- **JOB**
Edit the material below by replacing "Technical Specifications" with "Product Details" and leaving every other line unchanged. Omit the pictures from your answer.

- **Saved data entries**
----------------
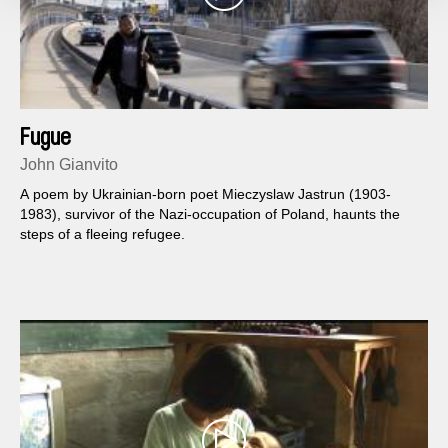
Fugue
John Gianvito
A poem by Ukrainian-born poet Mieczyslaw Jastrun (1903-
1983), survivor of the Nazi-occupation of Poland, haunts the
steps of a fleeing refugee.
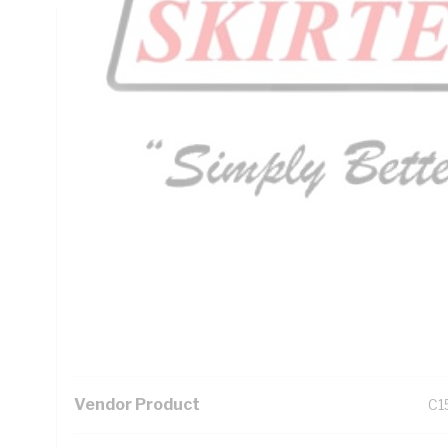
Technical Specifications
Looking for something specific? Search with keywords to 
Additional Information
Standard Pack Size
1
UNSPSC Class
39
UOM
LN
Vendor Product
C1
----------------
- **RESPONSE**
Fugue
John Gianvito
A poem by Ukrainian-born poet Mieczyslaw Jastrun (1903-
1983), survivor of the Nazi-occupation of Poland, haunts the
steps of a fleeing refugee.
Product Details
Looking for something specific? Search with keywords to 
Additional Information
Standard Pack Size
1
UNSPSC Class
39
UOM
LN
Vendor Product
C1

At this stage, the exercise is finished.